Select and poll are always level-triggered. Epoll can be configured to be either level- or edge-triggered, level-triggered is the default. Epoll also supports a one-shot mode which is like a more extreme version of edge-triggering where the user is only notified that a resource is ready, even if multiple events occur.

IOCP

IOCP is completion-based and Windows only (note that async IO on Windows is often called overlapped IO). A completion port (the CP in IOCP) is similar to an epoll object in that it is a set of IO resources managed inside the OS which the user access indirectly. The major difference is that after epoll informs the user that the resource is ready, the user must then read or write the resource. When IOCP informs the user that the IO is complete, the data has already been read into the user's memory, or written from it (i.e., the IO is complete).

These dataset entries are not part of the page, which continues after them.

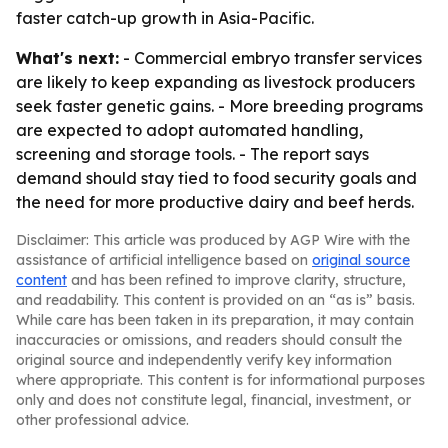
faster catch-up growth in Asia-Pacific.
What's next:
- Commercial embryo transfer services
are likely to keep expanding as livestock producers
seek faster genetic gains. - More breeding programs
are expected to adopt automated handling,
screening and storage tools. - The report says
demand should stay tied to food security goals and
the need for more productive dairy and beef herds.
Disclaimer: This article was produced by AGP Wire with the
assistance of artificial intelligence based on
original source
content
and has been refined to improve clarity, structure,
and readability. This content is provided on an “as is” basis.
While care has been taken in its preparation, it may contain
inaccuracies or omissions, and readers should consult the
original source and independently verify key information
where appropriate. This content is for informational purposes
only and does not constitute legal, financial, investment, or
other professional advice.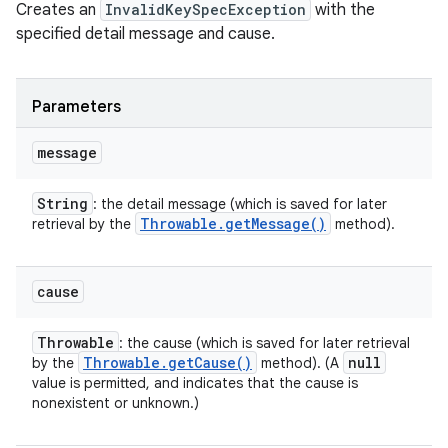
Creates an
InvalidKeySpecException
with the
specified detail message and cause.
Parameters
message
String
: the detail message (which is saved for later
Throwable
.
get
Message(
)
retrieval by the
method).
cause
Throwable
: the cause (which is saved for later retrieval
Throwable
.
get
Cause(
)
null
by the
method). (A
value is permitted, and indicates that the cause is
nonexistent or unknown.)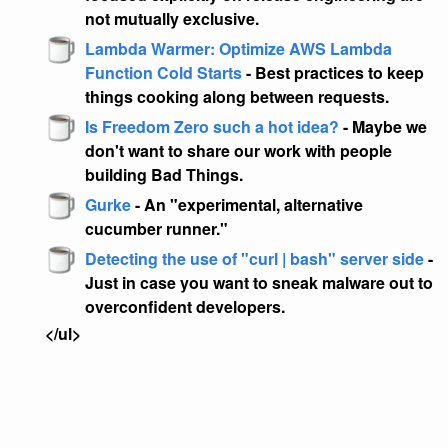
not mutually exclusive.
Lambda Warmer: Optimize AWS Lambda
Function Cold Starts
- Best practices to keep
things cooking along between requests.
Is Freedom Zero such a hot idea?
- Maybe we
don't want to share our work with people
building Bad Things.
Gurke
- An "experimental, alternative
cucumber runner."
Detecting the use of "curl | bash" server side
-
Just in case you want to sneak malware out to
overconfident developers.
</ul>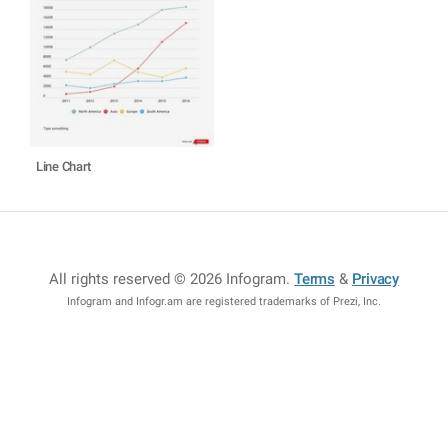
Line Chart
All rights reserved © 2026 Infogram
.
Terms
&
Privacy
Infogram and Infogr.am are registered trademarks of Prezi, Inc.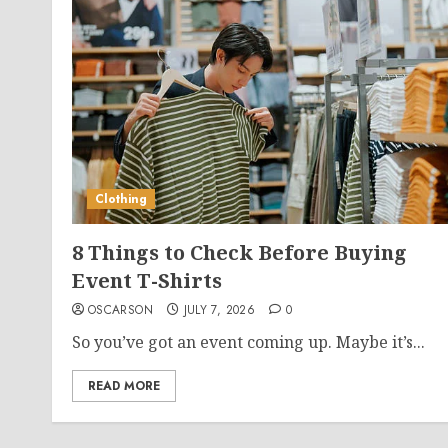
Clothing
8 Things to Check Before Buying
Event T-Shirts
OSCARSON
JULY 7, 2026
0
So you’ve got an event coming up. Maybe it’s...
READ MORE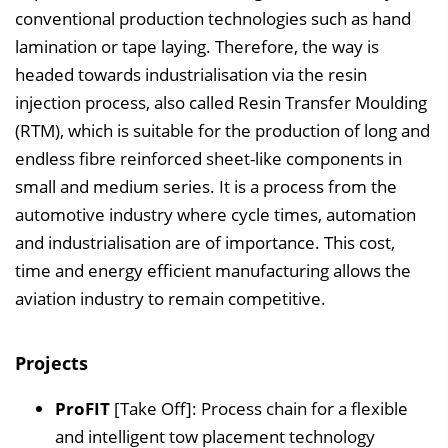
conventional production technologies such as hand
lamination or tape laying. Therefore, the way is
headed towards industrialisation via the resin
injection process, also called Resin Transfer Moulding
(RTM), which is suitable for the production of long and
endless fibre reinforced sheet-like components in
small and medium series. It is a process from the
automotive industry where cycle times, automation
and industrialisation are of importance. This cost,
time and energy efficient manufacturing allows the
aviation industry to remain competitive.
Projects
ProFIT
[Take Off]: Process chain for a flexible
and intelligent tow placement technology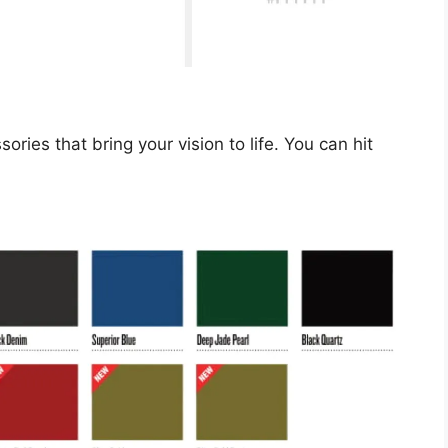
ries that bring your vision to life. You can hit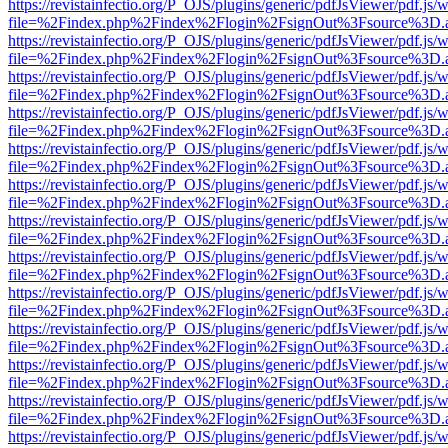
https://revistainfectio.org/P_OJS/plugins/generic/pdfJsViewer/pdf.js/
file=%2Findex.php%2Findex%2Flogin%2FsignOut%3Fsource%3D.ame
https://revistainfectio.org/P_OJS/plugins/generic/pdfJsViewer/pdf.js/
file=%2Findex.php%2Findex%2Flogin%2FsignOut%3Fsource%3D.ame
https://revistainfectio.org/P_OJS/plugins/generic/pdfJsViewer/pdf.js/
file=%2Findex.php%2Findex%2Flogin%2FsignOut%3Fsource%3D.ame
https://revistainfectio.org/P_OJS/plugins/generic/pdfJsViewer/pdf.js/
file=%2Findex.php%2Findex%2Flogin%2FsignOut%3Fsource%3D.ame
https://revistainfectio.org/P_OJS/plugins/generic/pdfJsViewer/pdf.js/
file=%2Findex.php%2Findex%2Flogin%2FsignOut%3Fsource%3D.ame
https://revistainfectio.org/P_OJS/plugins/generic/pdfJsViewer/pdf.js/
file=%2Findex.php%2Findex%2Flogin%2FsignOut%3Fsource%3D.ame
https://revistainfectio.org/P_OJS/plugins/generic/pdfJsViewer/pdf.js/
file=%2Findex.php%2Findex%2Flogin%2FsignOut%3Fsource%3D.ame
https://revistainfectio.org/P_OJS/plugins/generic/pdfJsViewer/pdf.js/
file=%2Findex.php%2Findex%2Flogin%2FsignOut%3Fsource%3D.ame
https://revistainfectio.org/P_OJS/plugins/generic/pdfJsViewer/pdf.js/
file=%2Findex.php%2Findex%2Flogin%2FsignOut%3Fsource%3D.ame
https://revistainfectio.org/P_OJS/plugins/generic/pdfJsViewer/pdf.js/
file=%2Findex.php%2Findex%2Flogin%2FsignOut%3Fsource%3D.ame
https://revistainfectio.org/P_OJS/plugins/generic/pdfJsViewer/pdf.js/
file=%2Findex.php%2Findex%2Flogin%2FsignOut%3Fsource%3D.ame
https://revistainfectio.org/P_OJS/plugins/generic/pdfJsViewer/pdf.js/
file=%2Findex.php%2Findex%2Flogin%2FsignOut%3Fsource%3D.ame
https://revistainfectio.org/P_OJS/plugins/generic/pdfJsViewer/pdf.js/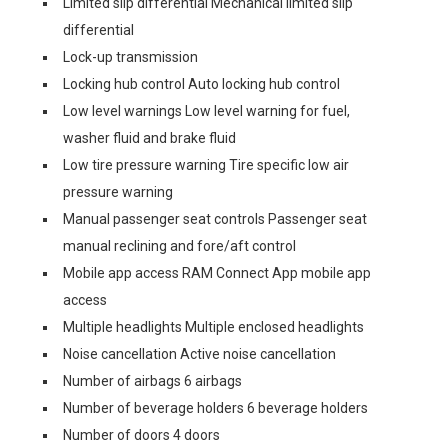
Limited slip differential Mechanical limited slip
differential
Lock-up transmission
Locking hub control Auto locking hub control
Low level warnings Low level warning for fuel,
washer fluid and brake fluid
Low tire pressure warning Tire specific low air
pressure warning
Manual passenger seat controls Passenger seat
manual reclining and fore/aft control
Mobile app access RAM Connect App mobile app
access
Multiple headlights Multiple enclosed headlights
Noise cancellation Active noise cancellation
Number of airbags 6 airbags
Number of beverage holders 6 beverage holders
Number of doors 4 doors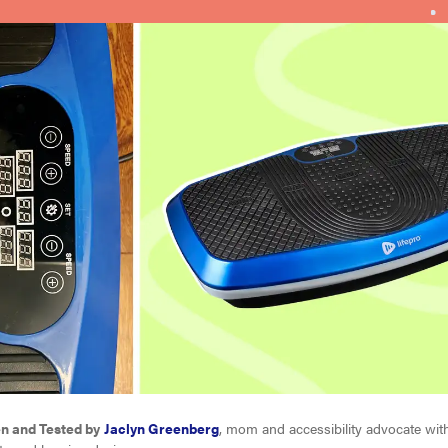
en and Tested by
Jaclyn Greenberg
, mom and accessibility advocate with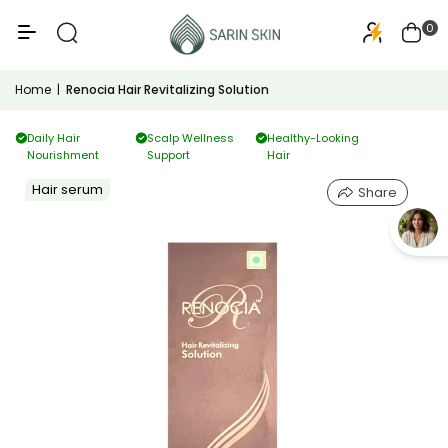
50+
PA+++
0
Home
|
Renocia Hair Revitalizing Solution
Daily Hair
Scalp Wellness
Healthy-Looking
Nourishment
Support
Hair
Hair serum
Share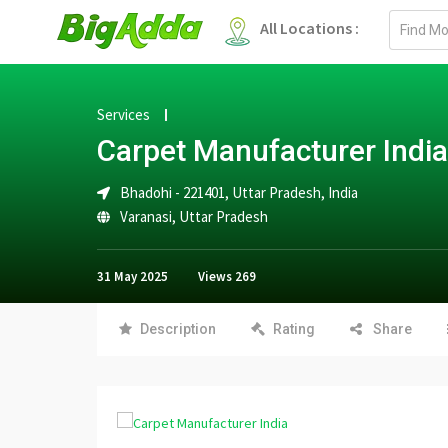
Email
All Locations :
address
Services
Carpet Manufacturer India
Bhadohi - 221401, Uttar Pradesh, India
Varanasi
,
Uttar Pradesh
31 May 2025
Views
269
Description
Rating
Share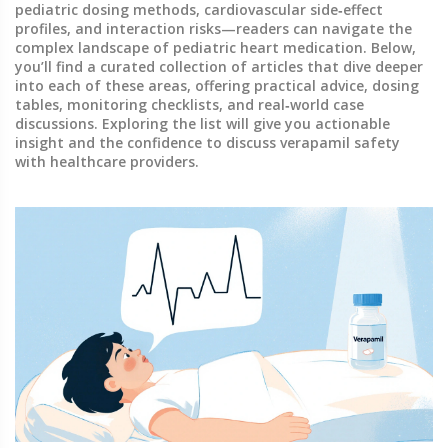
pediatric dosing methods, cardiovascular side‑effect
profiles, and interaction risks—readers can navigate the
complex landscape of pediatric heart medication. Below,
you’ll find a curated collection of articles that dive deeper
into each of these areas, offering practical advice, dosing
tables, monitoring checklists, and real‑world case
discussions. Exploring the list will give you actionable
insight and the confidence to discuss verapamil safety
with healthcare providers.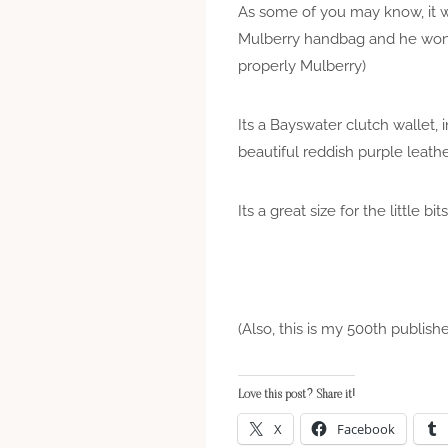
As some of you may know, it w
Mulberry handbag and he won’t 
properly Mulberry)
Its a Bayswater clutch wallet,
beautiful reddish purple leath
Its a great size for the littl
(Also, this is my 500th publishe
Love this post? Share it!
X
Facebook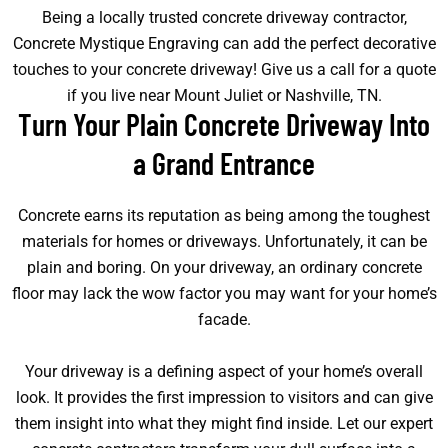
Being a locally trusted concrete driveway contractor,
Concrete Mystique Engraving can add the perfect decorative
touches to your concrete driveway! Give us a call for a quote
if you live near Mount Juliet or Nashville, TN.
Turn Your Plain Concrete Driveway Into
a Grand Entrance
Concrete earns its reputation as being among the toughest
materials for homes or driveways. Unfortunately, it can be
plain and boring. On your driveway, an ordinary concrete
floor may lack the wow factor you may want for your home’s
facade.
Your driveway is a defining aspect of your home’s overall
look. It provides the first impression to visitors and can give
them insight into what they might find inside. Let our expert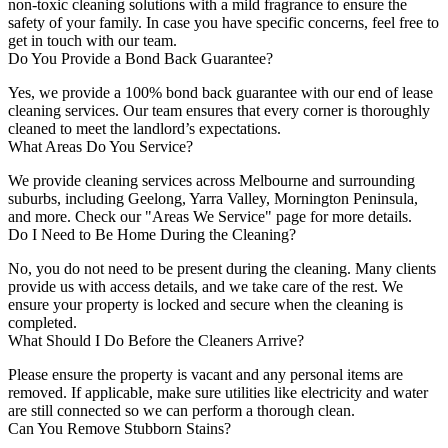
non-toxic cleaning solutions with a mild fragrance to ensure the
safety of your family. In case you have specific concerns, feel free to
get in touch with our team.
Do You Provide a Bond Back Guarantee?
Yes, we provide a 100% bond back guarantee with our end of lease
cleaning services. Our team ensures that every corner is thoroughly
cleaned to meet the landlord’s expectations.
What Areas Do You Service?
We provide cleaning services across Melbourne and surrounding
suburbs, including Geelong, Yarra Valley, Mornington Peninsula,
and more. Check our "Areas We Service" page for more details.
Do I Need to Be Home During the Cleaning?
No, you do not need to be present during the cleaning. Many clients
provide us with access details, and we take care of the rest. We
ensure your property is locked and secure when the cleaning is
completed.
What Should I Do Before the Cleaners Arrive?
Please ensure the property is vacant and any personal items are
removed. If applicable, make sure utilities like electricity and water
are still connected so we can perform a thorough clean.
Can You Remove Stubborn Stains?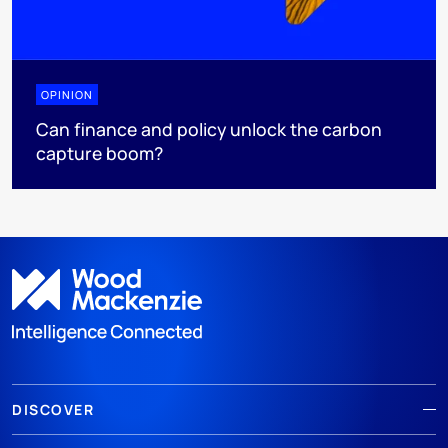
OPINION
Can finance and policy unlock the carbon
capture boom?
DISCOVER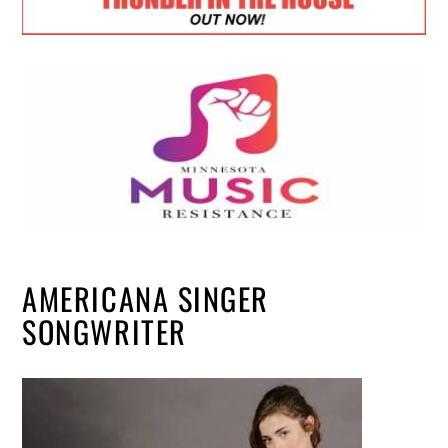
AMERICANA SINGER
SONGWRITER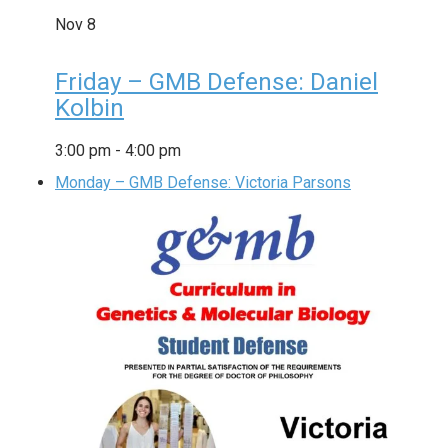
Nov
8
Friday – GMB Defense: Daniel
Kolbin
3:00 pm
-
4:00 pm
Monday – GMB Defense: Victoria Parsons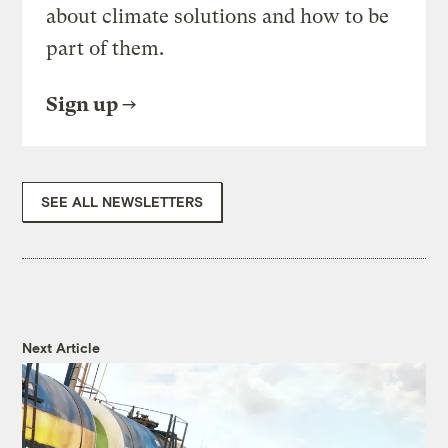
about climate solutions and how to be
part of them.
Sign up
SEE ALL NEWSLETTERS
Next Article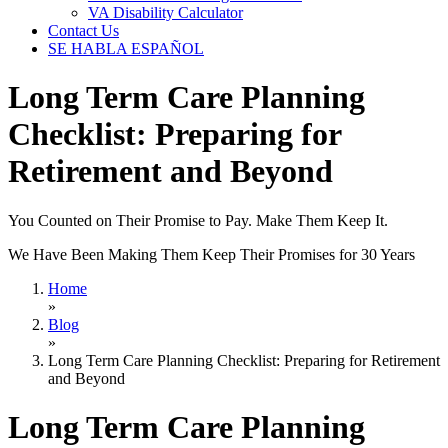
VA Disability Calculator
Contact Us
SE HABLA ESPAÑOL
Long Term Care Planning
Checklist: Preparing for
Retirement and Beyond
You Counted on Their Promise to Pay. Make Them Keep It.
We Have Been Making Them Keep Their Promises for 30 Years
Home
»
Blog
»
Long Term Care Planning Checklist: Preparing for Retirement
and Beyond
Long Term Care Planning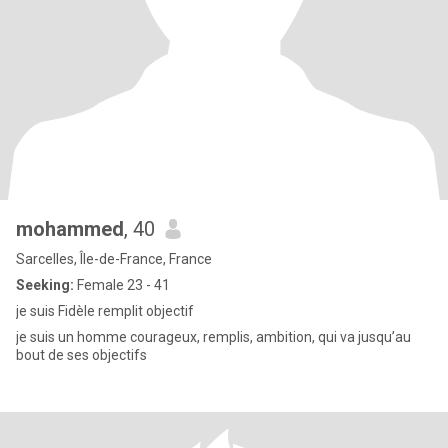
mohammed
, 40
Sarcelles, Île-de-France, France
Seeking:
Female 23 - 41
je suis Fidèle remplit objectif
je suis un homme courageux, remplis, ambition, qui va jusqu’au
bout de ses objectifs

For this to work, the user must allocate a buffer to read into or write out of when starting the IO and keep it alive (and not overwrite it) until the IO completes.

io_uring

io_uring is similar to IOCP in that it is completion based and requires the user to maintain a buffer while the IO takes place asynchronously. The difference is in the details of how the user sets things up and checks for notifications (and in the implementation of course). In particular, the use of a ring buffer to minimise the number of syscalls (I need to understand this part better!).

Which is better?

The major advantage for readiness-based IO is that buffers don't need to be allocated ahead of time. That means there is no memory that must be kept alive from initiating the IO until the data can be copied to/from the OS. That reduces memory usage, makes code simpler (because it simplifies buffer management), and permits multiple IOs on the same thread to share a buffer.

Completion-based IO does require eager allocation of buffers, but it permits a zero-copy approach where data can be written directly to/from user memory without being copied by the OS.